Background: FILE - An attendee at Planned Parenthood

Background: FILE – An attendee at Planned Parenthood’s Bans Off Our Bodies rally for abortion rights holds a sign reading outside of the Idaho Statehouse in downtown Boise, Idaho, on May 14, 2022 (Sarah A. Miller/Idaho Statesman via AP, File). Inset: FILE – In this Sept. 23, 2014, file photo, former Montana Solicitor General Lawrence VanDyke, center, talks with law students before a Montana Supreme Court candidate forum at the University of Montana in Missoula, Mont. (AP Photo/Lido Vizzutti, File)

The full U.S. Court of Appeals for the Ninth Circuit heard arguments Tuesday in a case that will determine whether doctors can perform emergency abortion care without criminal prosecution in Idaho, a state with a near-total abortion ban.

Idaho’s abortion ban contains an exception to save a pregnant patient’s life, but not to prevent other detrimental health outcomes such as loss of future fertility.
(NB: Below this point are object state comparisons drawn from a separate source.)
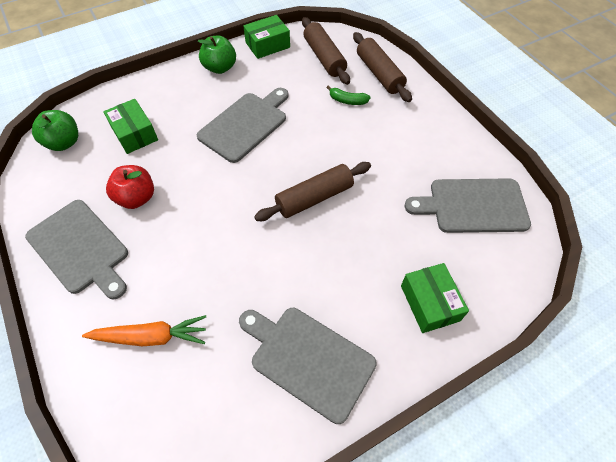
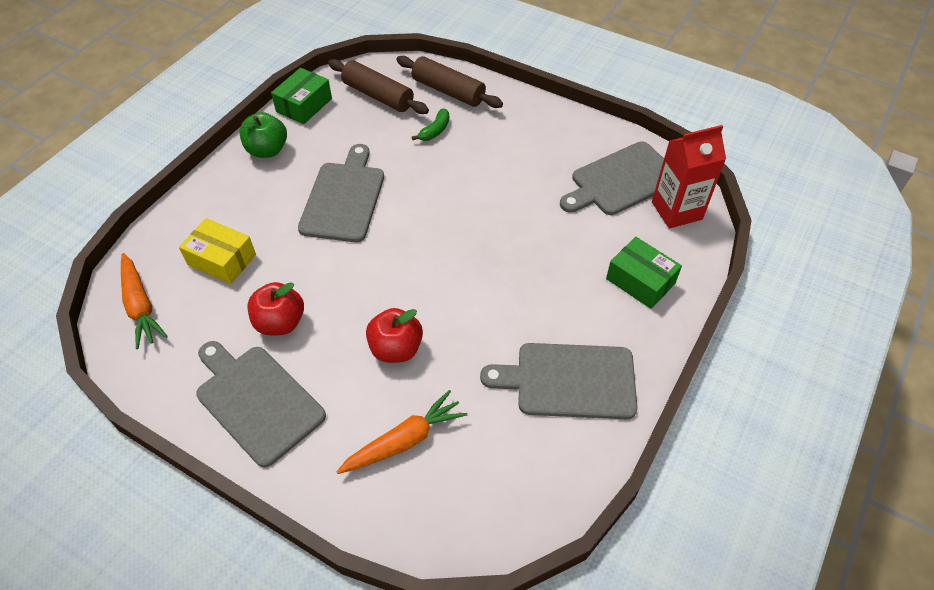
camera: 30 degrees left, 5 degrees down
grey cutting board [25,200,128,300] -> grey cutting board turned 150 degrees counterclockwise [196,341,326,468]
green apple [32,110,78,151] -> orange carrot [121,253,168,349]
green box [103,99,158,154] -> yellow box [179,218,256,284]
brown rolling pin [254,162,371,221] -> none
green banana [326,85,371,105] -> green banana turned 45 degrees counterclockwise [412,108,449,141]
none -> red apple [366,308,423,363]
none -> red carton [652,125,726,229]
The federal Emergency Medical Treatment and Labor Act, or EMTALA, requires doctors to provide proper care in an emergency. The Biden administration has argued this care includes providing abortions to patients facing health risks and not just those facing death.

Given the clash between EMTALA and Idaho law, physicians have opted to airlift patients faced with such risks to a facility out of state rather than face legal consequence for what might later be considered a violation of Idaho law. The U.S. Department of Justice sued Idaho in 2022 to block it from enforcing its criminal abortion ban for emergency room physicians who perform abortions for pregnant patients risking health risks on the grounds that such action would be a violation of EMTALA.